Leaf-wise则是一种更为高效的策略,每次从当前所有叶子中,找到分裂增益最大的一个叶子,然后分裂,如此循环。因此同Level-wise相比,在分裂次数相同的情况下,Leaf-wise可以降低更多的误差,得到更好的精度。Leaf-wise的缺点是可能会长出比较深的决策树,产生过拟合。因此LightGBM在Leaf-wise之上增加了一个最大深度的限制,在保证高效率的同时防止过拟合。
Optimization in network communication
It only needs to use some collective communication algorithms, like "All reduce", "All gather" and "Reduce scatter", in parallel learning of LightGBM. LightGBM implement state-of-art algorithms described in this paper[6]. These collective communication algorithms can provide much better performance than point-to-point communication.
Optimization in parallel learning
LightGBM provides following parallel learning algorithms.
Feature Parallel
Traditional algorithm
Feature parallel aim to parallel the "Find Best Split" in the decision tree(特征层面的并行化,寻找最佳分裂特征和分裂点). The procedure of traditional feature parallel is:
- Partition data vertically (different machines have different feature set)

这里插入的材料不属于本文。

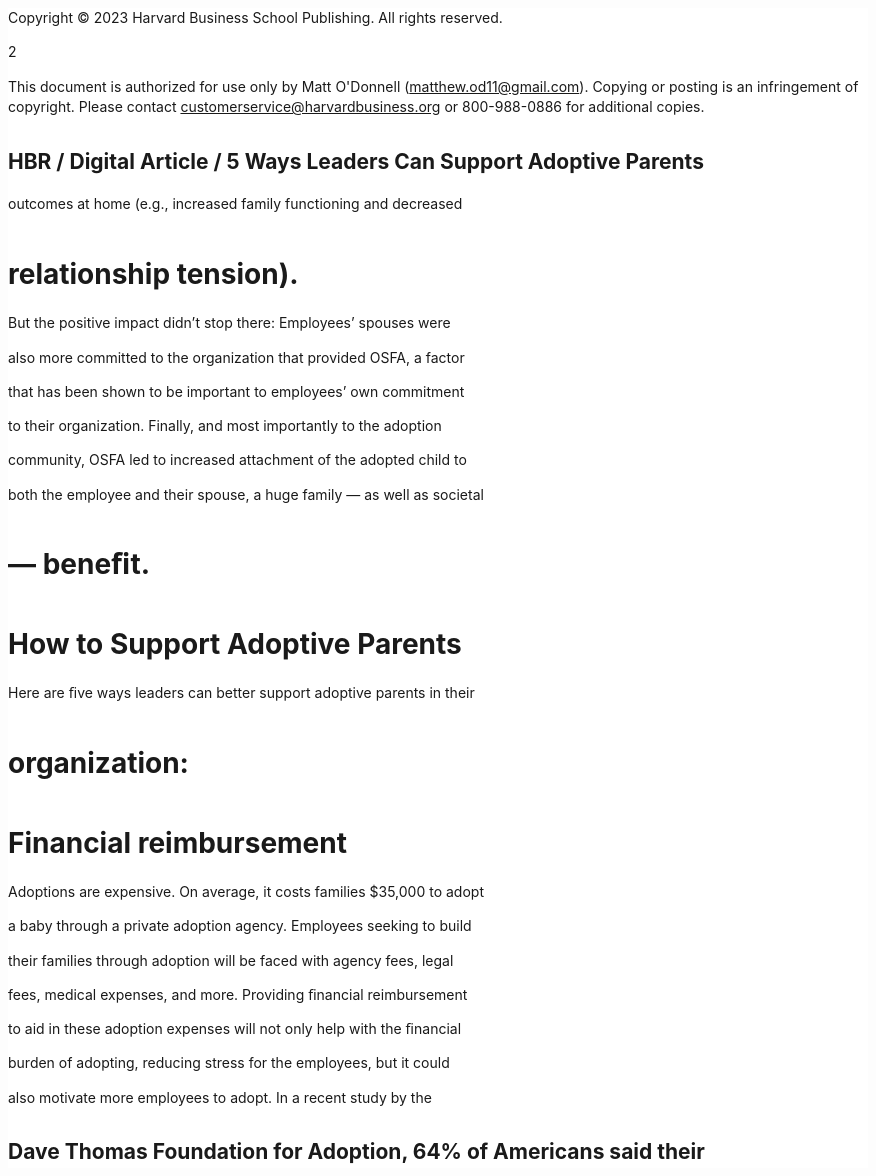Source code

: Copyright © 2023 Harvard Business School Publishing. All rights reserved.

2

This document is authorized for use only by Matt O'Donnell (matthew.od11@gmail.com). Copying or posting is an infringement of copyright. Please contact customerservice@harvardbusiness.org or 800-988-0886 for additional copies.

## HBR / Digital Article / 5 Ways Leaders Can Support Adoptive Parents

outcomes at home (e.g., increased family functioning and decreased

# relationship tension).

But the positive impact didn’t stop there: Employees’ spouses were

also more committed to the organization that provided OSFA, a factor

that has been shown to be important to employees’ own commitment

to their organization. Finally, and most importantly to the adoption

community, OSFA led to increased attachment of the adopted child to

both the employee and their spouse, a huge family — as well as societal

# — beneﬁt.

# How to Support Adoptive Parents

Here are ﬁve ways leaders can better support adoptive parents in their

# organization:

# Financial reimbursement

Adoptions are expensive. On average, it costs families $35,000 to adopt

a baby through a private adoption agency. Employees seeking to build

their families through adoption will be faced with agency fees, legal

fees, medical expenses, and more. Providing ﬁnancial reimbursement

to aid in these adoption expenses will not only help with the ﬁnancial

burden of adopting, reducing stress for the employees, but it could

also motivate more employees to adopt. In a recent study by the

## Dave Thomas Foundation for Adoption, 64% of Americans said their
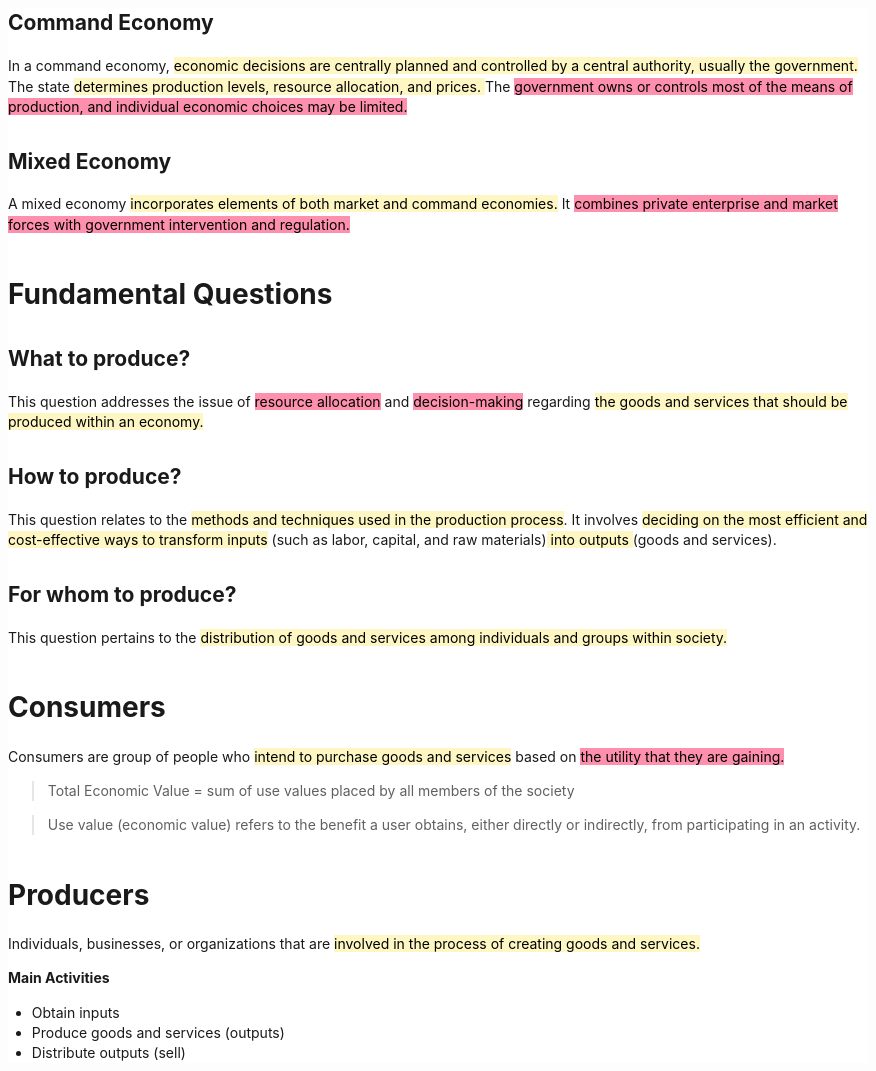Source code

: ## Command Economy
In a command economy, <mark style="background: #FFF3A3A6;">economic decisions are centrally planned and controlled by a central authority, usually the government.</mark>
The state <mark style="background: #FFF3A3A6;">determines production levels, resource allocation, and prices. </mark>The <mark style="background: #FF5582A6;">government owns or controls most of the means of production, and individual economic choices may be limited.</mark>

## Mixed Economy
A mixed economy <mark style="background: #FFF3A3A6;">incorporates elements of both market and command economies.</mark> It <mark style="background: #FF5582A6;">combines private enterprise and market forces with government intervention and regulation.</mark> 

# Fundamental Questions

## What to produce?
This question addresses the issue of <mark style="background: #FF5582A6;">resource allocation</mark> and <mark style="background: #FF5582A6;">decision-making</mark> regarding <mark style="background: #FFF3A3A6;">the goods and services that should be produced within an economy. </mark>

## How to produce?
This question relates to the <mark style="background: #FFF3A3A6;">methods and techniques used in the production process</mark>. It involves <mark style="background: #FFF3A3A6;">deciding on the most efficient and cost-effective ways to transform inputs</mark> (such as labor, capital, and raw materials)<mark style="background: #FFF3A3A6;"> into outputs </mark>(goods and services).

## For whom to produce?
This question pertains to the <mark style="background: #FFF3A3A6;">distribution of goods and services among individuals and groups within society.</mark> 

# Consumers
Consumers are group of people who <mark style="background: #FFF3A3A6;">intend to purchase goods and services</mark> based on <mark style="background: #FF5582A6;">the utility that they are gaining.</mark>

>Total Economic Value = sum of use values placed by all members of the  society  

>Use value (economic value) refers to the benefit a user obtains, either directly  or indirectly, from participating in an activity.  

# Producers
Individuals, businesses, or organizations that are <mark style="background: #FFF3A3A6;">involved in the process of creating goods and services.</mark> 

**Main Activities**
- Obtain inputs
- Produce goods and services (outputs)
- Distribute outputs (sell)
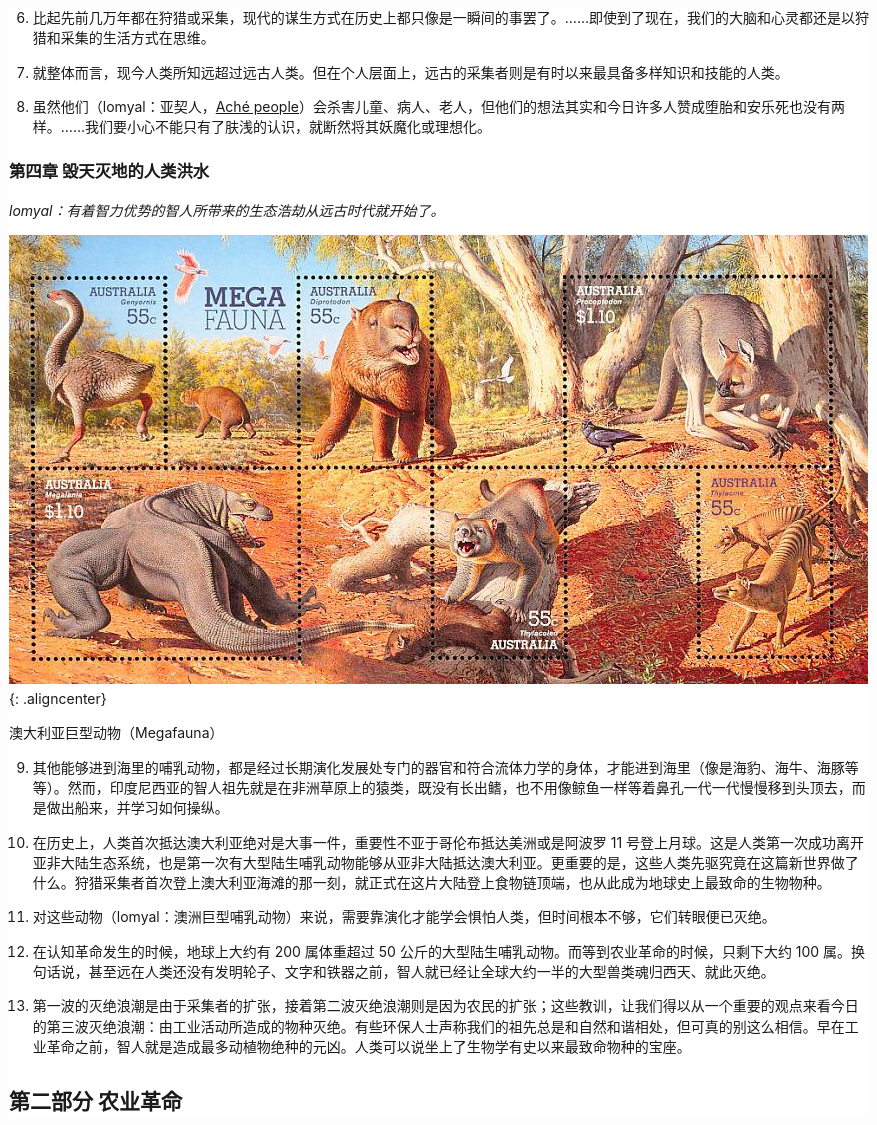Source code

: 6. 比起先前几万年都在狩猎或采集，现代的谋生方式在历史上都只像是一瞬间的事罢了。……即使到了现在，我们的大脑和心灵都还是以狩猎和采集的生活方式在思维。

7. 就整体而言，现今人类所知远超过远古人类。但在个人层面上，远古的采集者则是有时以来最具备多样知识和技能的人类。

8. 虽然他们（lomyal：亚契人，[Aché people](https://en.wikipedia.org/wiki/Ach%C3%A9_people)）会杀害儿童、病人、老人，但他们的想法其实和今日许多人赞成堕胎和安乐死也没有两样。……我们要小心不能只有了肤浅的认识，就断然将其妖魔化或理想化。

### 第四章 毁天灭地的人类洪水

*lomyal：有着智力优势的智人所带来的生态浩劫从远古时代就开始了。*

![澳大利亚巨型动物](/public/images/australia_megafauna.jpg){: .aligncenter}
<div class="figure-title"><div>
澳大利亚巨型动物（Megafauna）
</div></div>

9. 其他能够进到海里的哺乳动物，都是经过长期演化发展处专门的器官和符合流体力学的身体，才能进到海里（像是海豹、海牛、海豚等等）。然而，印度尼西亚的智人祖先就是在非洲草原上的猿类，既没有长出鳍，也不用像鲸鱼一样等着鼻孔一代一代慢慢移到头顶去，而是做出船来，并学习如何操纵。

10. 在历史上，人类首次抵达澳大利亚绝对是大事一件，重要性不亚于哥伦布抵达美洲或是阿波罗 11 号登上月球。这是人类第一次成功离开亚非大陆生态系统，也是第一次有大型陆生哺乳动物能够从亚非大陆抵达澳大利亚。更重要的是，这些人类先驱究竟在这篇新世界做了什么。狩猎采集者首次登上澳大利亚海滩的那一刻，就正式在这片大陆登上食物链顶端，也从此成为地球史上最致命的生物物种。

11. 对这些动物（lomyal：澳洲巨型哺乳动物）来说，需要靠演化才能学会惧怕人类，但时间根本不够，它们转眼便已灭绝。

12. 在认知革命发生的时候，地球上大约有 200 属体重超过 50 公斤的大型陆生哺乳动物。而等到农业革命的时候，只剩下大约 100 属。换句话说，甚至远在人类还没有发明轮子、文字和铁器之前，智人就已经让全球大约一半的大型兽类魂归西天、就此灭绝。

13. 第一波的灭绝浪潮是由于采集者的扩张，接着第二波灭绝浪潮则是因为农民的扩张；这些教训，让我们得以从一个重要的观点来看今日的第三波灭绝浪潮：由工业活动所造成的物种灭绝。有些环保人士声称我们的祖先总是和自然和谐相处，但可真的别这么相信。早在工业革命之前，智人就是造成最多动植物绝种的元凶。人类可以说坐上了生物学有史以来最致命物种的宝座。

## 第二部分 农业革命
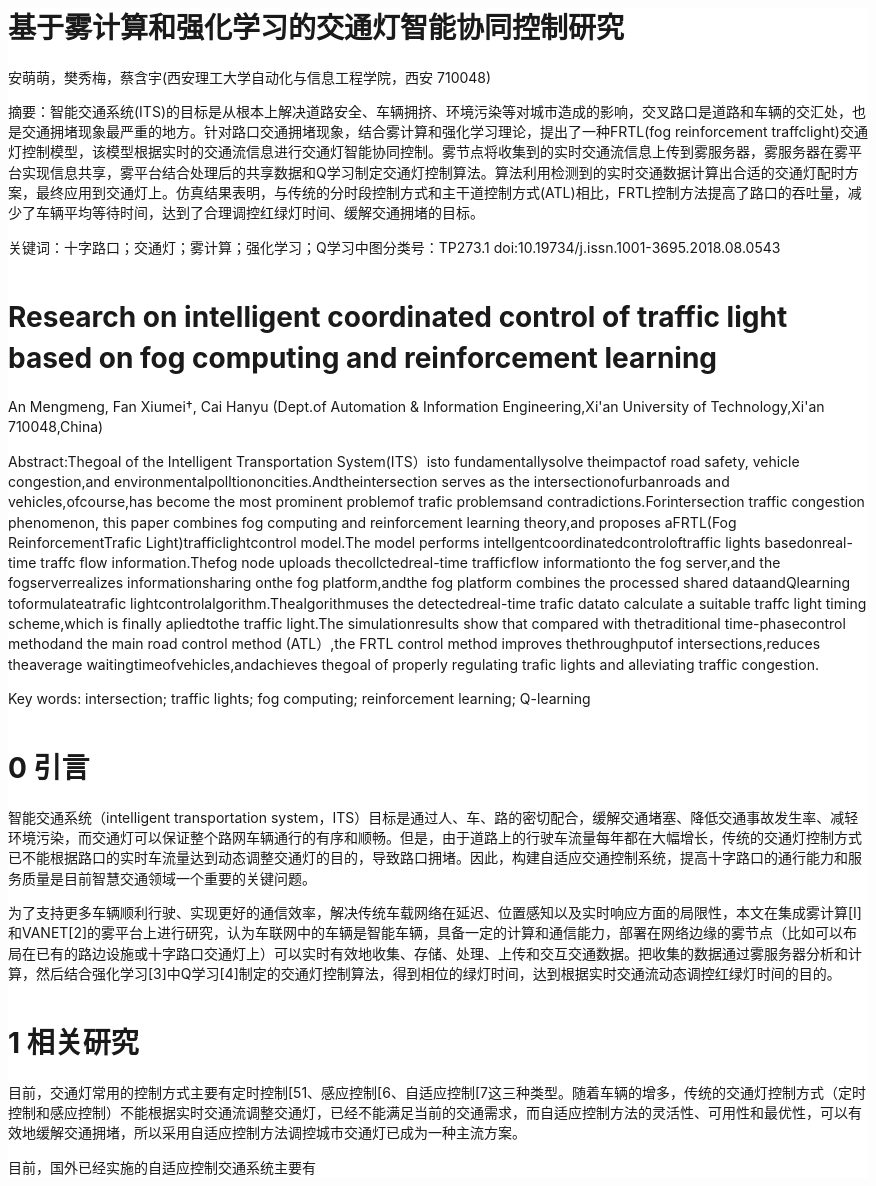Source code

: # 基于雾计算和强化学习的交通灯智能协同控制研究

安萌萌，樊秀梅，蔡含宇(西安理工大学自动化与信息工程学院，西安 710048)

摘要：智能交通系统(ITS)的目标是从根本上解决道路安全、车辆拥挤、环境污染等对城市造成的影响，交叉路口是道路和车辆的交汇处，也是交通拥堵现象最严重的地方。针对路口交通拥堵现象，结合雾计算和强化学习理论，提出了一种FRTL(fog reinforcement traffclight)交通灯控制模型，该模型根据实时的交通流信息进行交通灯智能协同控制。雾节点将收集到的实时交通流信息上传到雾服务器，雾服务器在雾平台实现信息共享，雾平台结合处理后的共享数据和Q学习制定交通灯控制算法。算法利用检测到的实时交通数据计算出合适的交通灯配时方案，最终应用到交通灯上。仿真结果表明，与传统的分时段控制方式和主干道控制方式(ATL)相比，FRTL控制方法提高了路口的吞吐量，减少了车辆平均等待时间，达到了合理调控红绿灯时间、缓解交通拥堵的目标。

关键词：十字路口；交通灯；雾计算；强化学习；Q学习中图分类号：TP273.1 doi:10.19734/j.issn.1001-3695.2018.08.0543

# Research on intelligent coordinated control of traffic light based on fog computing and reinforcement learning

An Mengmeng, Fan Xiumei†, Cai Hanyu (Dept.of Automation & Information Engineering,Xi'an University of Technology,Xi'an 710048,China)

Abstract:Thegoal of the Intelligent Transportation System(ITS）isto fundamentallysolve theimpactof road safety, vehicle congestion,and environmentalpolltiononcities.Andtheintersection serves as the intersectionofurbanroads and vehicles,ofcourse,has become the most prominent problemof trafic problemsand contradictions.Forintersection traffic congestion phenomenon, this paper combines fog computing and reinforcement learning theory,and proposes aFRTL(Fog ReinforcementTrafic Light)trafficlightcontrol model.The model performs intellgentcoordinatedcontroloftraffic lights basedonreal-time traffc flow information.Thefog node uploads thecollctedreal-time trafficflow informationto the fog server,and the fogserverrealizes informationsharing onthe fog platform,andthe fog platform combines the processed shared dataandQlearning toformulateatrafic lightcontrolalgorithm.Thealgorithmuses the detectedreal-time trafic datato calculate a suitable traffc light timing scheme,which is finally apliedtothe traffic light.The simulationresults show that compared with thetraditional time-phasecontrol methodand the main road control method (ATL）,the FRTL control method improves thethroughputof intersections,reduces theaverage waitingtimeofvehicles,andachieves thegoal of properly regulating trafic lights and alleviating traffic congestion.

Key words: intersection; traffic lights; fog computing; reinforcement learning; Q-learning

# 0 引言

智能交通系统（intelligent transportation system，ITS）目标是通过人、车、路的密切配合，缓解交通堵塞、降低交通事故发生率、减轻环境污染，而交通灯可以保证整个路网车辆通行的有序和顺畅。但是，由于道路上的行驶车流量每年都在大幅增长，传统的交通灯控制方式已不能根据路口的实时车流量达到动态调整交通灯的目的，导致路口拥堵。因此，构建自适应交通控制系统，提高十字路口的通行能力和服务质量是目前智慧交通领域一个重要的关键问题。

为了支持更多车辆顺利行驶、实现更好的通信效率，解决传统车载网络在延迟、位置感知以及实时响应方面的局限性，本文在集成雾计算[I]和VANET[2]的雾平台上进行研究，认为车联网中的车辆是智能车辆，具备一定的计算和通信能力，部署在网络边缘的雾节点（比如可以布局在已有的路边设施或十字路口交通灯上）可以实时有效地收集、存储、处理、上传和交互交通数据。把收集的数据通过雾服务器分析和计算，然后结合强化学习[3]中Q学习[4]制定的交通灯控制算法，得到相位的绿灯时间，达到根据实时交通流动态调控红绿灯时间的目的。

# 1 相关研究

目前，交通灯常用的控制方式主要有定时控制[51、感应控制[6、自适应控制[7这三种类型。随着车辆的增多，传统的交通灯控制方式（定时控制和感应控制）不能根据实时交通流调整交通灯，已经不能满足当前的交通需求，而自适应控制方法的灵活性、可用性和最优性，可以有效地缓解交通拥堵，所以采用自适应控制方法调控城市交通灯已成为一种主流方案。

目前，国外已经实施的自适应控制交通系统主要有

- Workers find local best split point {feature, threshold} on local feature set
- Communicate local best splits with each other and get the best one
- Worker with best split to perform split, then send the split result of data to other workers
- Other workers split data according received data
The shortage of traditional feature parallel:
- Has computation overhead, since it cannot speed up "split", whose time complexity is O(#data). Thus, feature parallel cannot speed up well when #data is large.
- Need communication of split result, which cost about O(#data/8) (one bit for one data).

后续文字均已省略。